Os regos ainda não tinham conseguido escalar a muralha que circundava a cidade de Troia, e já estavam chegando no meio de uma dessas escaladas quando foram surpreendidos com muita água fervente, escudos velhos, catapultas enferrujadas, armaduras quebradas, pedras, ou qualquer outra coisa que os troianos tivessem às mãos, sempre derrubando os gregos que se atreviam a subir pela muralha. Então, Odisseu veio com uma nova e brilhante ideia.

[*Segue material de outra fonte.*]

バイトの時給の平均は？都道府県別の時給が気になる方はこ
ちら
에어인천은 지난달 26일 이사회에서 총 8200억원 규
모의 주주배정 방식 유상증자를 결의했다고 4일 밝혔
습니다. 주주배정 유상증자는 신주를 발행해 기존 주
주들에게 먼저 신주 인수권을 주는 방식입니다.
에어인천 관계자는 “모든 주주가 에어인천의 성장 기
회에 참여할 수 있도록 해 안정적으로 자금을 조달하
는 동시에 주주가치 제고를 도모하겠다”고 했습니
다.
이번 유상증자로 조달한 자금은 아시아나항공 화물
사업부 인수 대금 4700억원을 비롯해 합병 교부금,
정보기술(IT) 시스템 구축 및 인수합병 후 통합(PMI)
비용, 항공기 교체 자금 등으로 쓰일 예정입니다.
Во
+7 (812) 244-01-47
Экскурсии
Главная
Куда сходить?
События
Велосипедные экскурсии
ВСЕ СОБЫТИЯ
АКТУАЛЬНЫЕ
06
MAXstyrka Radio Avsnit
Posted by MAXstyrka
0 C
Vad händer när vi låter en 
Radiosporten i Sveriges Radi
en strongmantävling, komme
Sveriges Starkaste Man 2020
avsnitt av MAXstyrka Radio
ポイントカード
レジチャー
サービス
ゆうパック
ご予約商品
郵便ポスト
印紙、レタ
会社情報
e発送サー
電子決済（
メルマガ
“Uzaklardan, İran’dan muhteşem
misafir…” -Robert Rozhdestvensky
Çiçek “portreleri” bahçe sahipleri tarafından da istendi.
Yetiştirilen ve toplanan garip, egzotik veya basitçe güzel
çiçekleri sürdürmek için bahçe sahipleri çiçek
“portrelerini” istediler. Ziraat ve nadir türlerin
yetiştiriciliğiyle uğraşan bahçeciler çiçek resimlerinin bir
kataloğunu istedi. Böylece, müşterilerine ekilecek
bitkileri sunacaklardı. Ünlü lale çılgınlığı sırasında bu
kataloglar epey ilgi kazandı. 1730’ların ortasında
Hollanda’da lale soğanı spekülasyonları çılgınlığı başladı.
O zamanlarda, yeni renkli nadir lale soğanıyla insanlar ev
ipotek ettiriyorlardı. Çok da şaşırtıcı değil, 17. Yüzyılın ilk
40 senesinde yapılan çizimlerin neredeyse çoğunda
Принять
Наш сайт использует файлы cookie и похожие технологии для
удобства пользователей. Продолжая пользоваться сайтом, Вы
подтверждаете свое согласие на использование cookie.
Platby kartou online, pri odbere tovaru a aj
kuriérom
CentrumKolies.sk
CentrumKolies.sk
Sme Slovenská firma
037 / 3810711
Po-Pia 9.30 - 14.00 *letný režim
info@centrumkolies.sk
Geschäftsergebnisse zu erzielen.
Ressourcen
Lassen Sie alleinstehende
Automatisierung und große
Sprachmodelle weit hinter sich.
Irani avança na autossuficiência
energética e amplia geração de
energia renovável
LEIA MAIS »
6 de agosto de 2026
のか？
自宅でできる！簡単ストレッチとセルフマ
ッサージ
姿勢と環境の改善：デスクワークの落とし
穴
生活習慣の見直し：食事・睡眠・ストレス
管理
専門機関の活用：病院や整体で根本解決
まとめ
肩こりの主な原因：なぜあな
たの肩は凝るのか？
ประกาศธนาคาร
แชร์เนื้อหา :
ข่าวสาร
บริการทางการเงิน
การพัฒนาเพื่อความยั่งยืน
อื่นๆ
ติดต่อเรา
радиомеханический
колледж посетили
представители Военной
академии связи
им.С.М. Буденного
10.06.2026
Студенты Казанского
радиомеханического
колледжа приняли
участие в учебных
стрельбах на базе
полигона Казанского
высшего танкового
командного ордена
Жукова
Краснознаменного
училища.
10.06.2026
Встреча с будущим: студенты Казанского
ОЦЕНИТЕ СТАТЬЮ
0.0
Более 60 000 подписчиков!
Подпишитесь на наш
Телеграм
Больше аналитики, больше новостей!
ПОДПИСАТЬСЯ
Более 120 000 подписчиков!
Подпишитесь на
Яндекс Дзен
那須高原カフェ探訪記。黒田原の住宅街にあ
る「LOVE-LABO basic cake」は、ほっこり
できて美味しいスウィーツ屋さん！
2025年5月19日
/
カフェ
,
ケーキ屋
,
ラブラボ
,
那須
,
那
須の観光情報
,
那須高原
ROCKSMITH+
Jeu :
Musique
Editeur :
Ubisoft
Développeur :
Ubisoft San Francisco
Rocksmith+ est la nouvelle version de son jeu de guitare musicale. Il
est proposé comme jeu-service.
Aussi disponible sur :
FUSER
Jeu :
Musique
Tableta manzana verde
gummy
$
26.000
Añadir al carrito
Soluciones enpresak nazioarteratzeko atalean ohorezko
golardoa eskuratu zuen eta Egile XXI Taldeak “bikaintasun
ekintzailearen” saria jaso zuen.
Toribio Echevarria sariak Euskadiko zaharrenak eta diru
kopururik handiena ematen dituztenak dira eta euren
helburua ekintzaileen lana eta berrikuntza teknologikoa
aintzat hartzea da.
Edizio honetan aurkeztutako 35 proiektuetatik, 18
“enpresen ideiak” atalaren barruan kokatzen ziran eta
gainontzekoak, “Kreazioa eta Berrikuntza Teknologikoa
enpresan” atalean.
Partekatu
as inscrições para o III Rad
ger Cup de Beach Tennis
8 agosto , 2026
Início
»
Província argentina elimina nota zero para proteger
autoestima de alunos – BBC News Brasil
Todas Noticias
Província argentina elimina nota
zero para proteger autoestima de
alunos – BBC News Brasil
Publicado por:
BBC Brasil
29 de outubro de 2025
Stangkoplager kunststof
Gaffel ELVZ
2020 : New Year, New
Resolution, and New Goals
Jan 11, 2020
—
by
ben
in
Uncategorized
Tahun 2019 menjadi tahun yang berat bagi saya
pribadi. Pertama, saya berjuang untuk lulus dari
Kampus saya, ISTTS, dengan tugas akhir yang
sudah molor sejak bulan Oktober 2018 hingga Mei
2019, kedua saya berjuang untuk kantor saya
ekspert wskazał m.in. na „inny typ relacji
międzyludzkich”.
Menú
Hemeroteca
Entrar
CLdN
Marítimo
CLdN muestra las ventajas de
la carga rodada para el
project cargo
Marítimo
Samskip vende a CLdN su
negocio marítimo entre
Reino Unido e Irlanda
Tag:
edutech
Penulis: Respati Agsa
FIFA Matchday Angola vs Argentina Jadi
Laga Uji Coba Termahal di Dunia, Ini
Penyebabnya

- Vamos atacá-los de surpresa.
- Como, nobre Odisseu?
- Oferecendo-lhes um presente.
E, por alguns dias, os troianos lá de cima da muralha estranharam o silêncio dos gregos e logo pensaram numa trégua. Em seguida fizeram festa ao notarem que o acampamento do inimigo estava ficando desabitado.
Numa bela tarde ensolarada, um colossal cavalo de madeira começou a aparecer no horizonte deixando os troianos com a pulga atrás da orelha. Todos os gregos, assim parecia, foram chamados para empurrar o grande cavalo até perto da portaria de Troia.
No seu próprio cavalo branco e ajaezado o comandante grego tomou a dianteira e agitou sua bandeira também branca.
- Abram os portões, queremos falar de paz.
Feitas as negociações, os troianos aceitaram aquele gigantesco cavalo de pau como símbolo da paz oferecido pelos gregos, que iriam embora, sem nem mesmo levar Helena, o elo das escaramuças greco-troianas, aliás, já acostumada com a vida de Troia!
E assim foi feito. Os gregos deixaram o presente às portas da cidade, os troianos saíram, puxaram o cavalo cidade adentro, que foi admirado até a caída da noite quando todos foram dormir e o cavalão ficou ali abandonado na praça escura.
O presente foi desembrulhado, automaticamente, quando a noite fez silêncio total. O belo pacote continha uma porta camuflada que se abriu suavemente. Uma enxurrada de soldados desembarcaram da barriga do cavalão para mostrar aos bobinhos troianos o que era um presente de grego.
Zeus, lá no Monte Olimpo, ria às bandeiras despregadas ao vento, em saudação ao sucesso de mais uma traquinagem. Os deuses podem tudo!